Werewolf wrote: ↑Fri Dec 13, 2024 5:54 pm...I did test Gemini 2.0 Flash. It scored 55%, the same as 1.5 Pro.
I am confused by the current versioning. The only thing I've seen tested (at Tom's Hardware) is that 2.0 Flash is superior to 1.5 .
"Flash" in chatbots means smaller, lighter and faster - and I understand that, using recent innovations, a "flash" version of a chatbot can be almost as good as the full versions.
The versions I have available are:
1.5 Pro (tackle complex tasks)
1.5 Flash (get everyday help)
1.5 Pro With Deep Research
2.0 Flash Experimental
Obviously, if you want to use the previously mentioned research functionality, you have to use the third option: clear and simple.

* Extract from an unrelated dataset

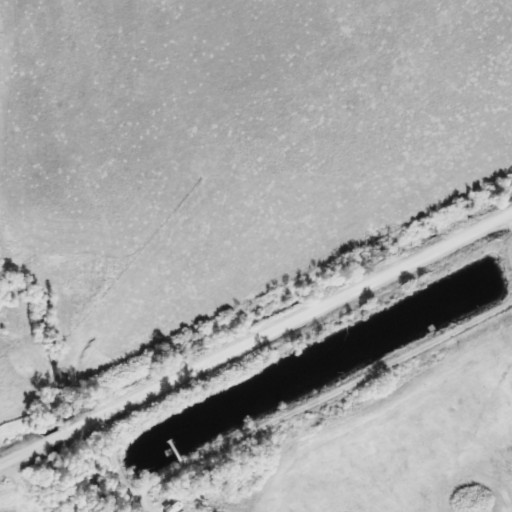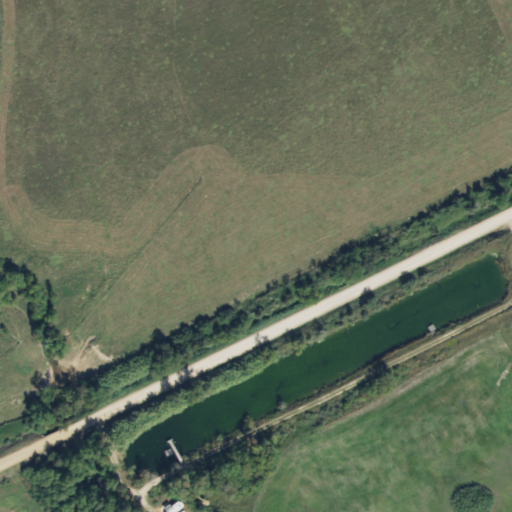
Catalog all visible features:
road: (256, 339)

If, however, you want, say, personal coaching, then you just want to use the most intelligent model they have. Research means waiting several minutes, and the output is a report. This is not usually what you want for coaching, which is more likely to be a back-and-forth dialogue. But which is the most intelligent model - 1.5 Pro or 2.0 Flash?
Searching (
link) brings back the answer that 2.0 Flash has capabilities that that 1.5 Pro doesn't - but I'm not seeing anything being reported on intelligence. I suppose I'll just have to give it a try. My best guess is that it is more intelligent.

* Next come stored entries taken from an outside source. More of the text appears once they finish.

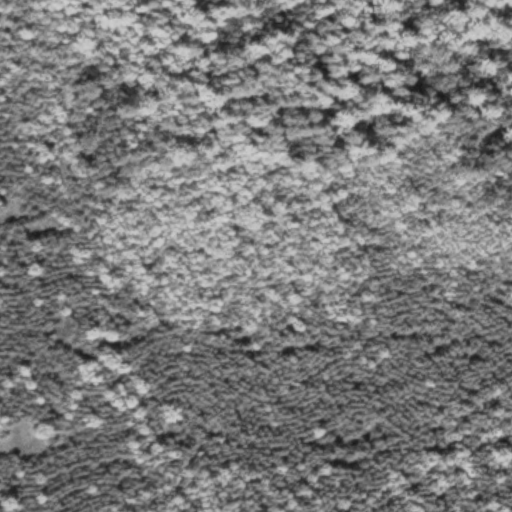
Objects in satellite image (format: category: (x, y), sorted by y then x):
road: (251, 355)
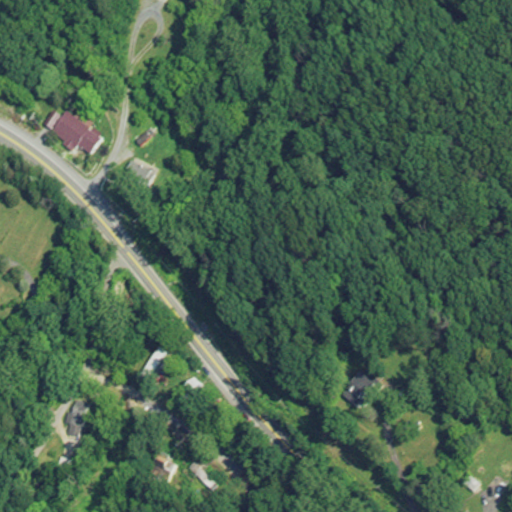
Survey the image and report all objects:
building: (187, 0)
road: (124, 124)
building: (73, 137)
building: (138, 179)
road: (181, 310)
road: (37, 322)
building: (152, 367)
road: (81, 373)
building: (359, 392)
building: (194, 393)
road: (169, 414)
building: (77, 421)
building: (58, 476)
road: (499, 499)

When I did my testing several months ago, I found that Gemini was, for me, the most suitable coaching partner. I decided to stick to it, rather than keep retesting many chatbots. Now it's necessary to try different versions even under the same brand.
A positive indicator for 2.0 as a coach, though: an experimental version of Gemini is top of the leader board (
link), so it's likely to be one that people like using.
It's surprising that Inflection's pi.ai isn't on the leader board: their big claim for it is that it's built to have a high emotional intelligence, so you'd expect people to like it.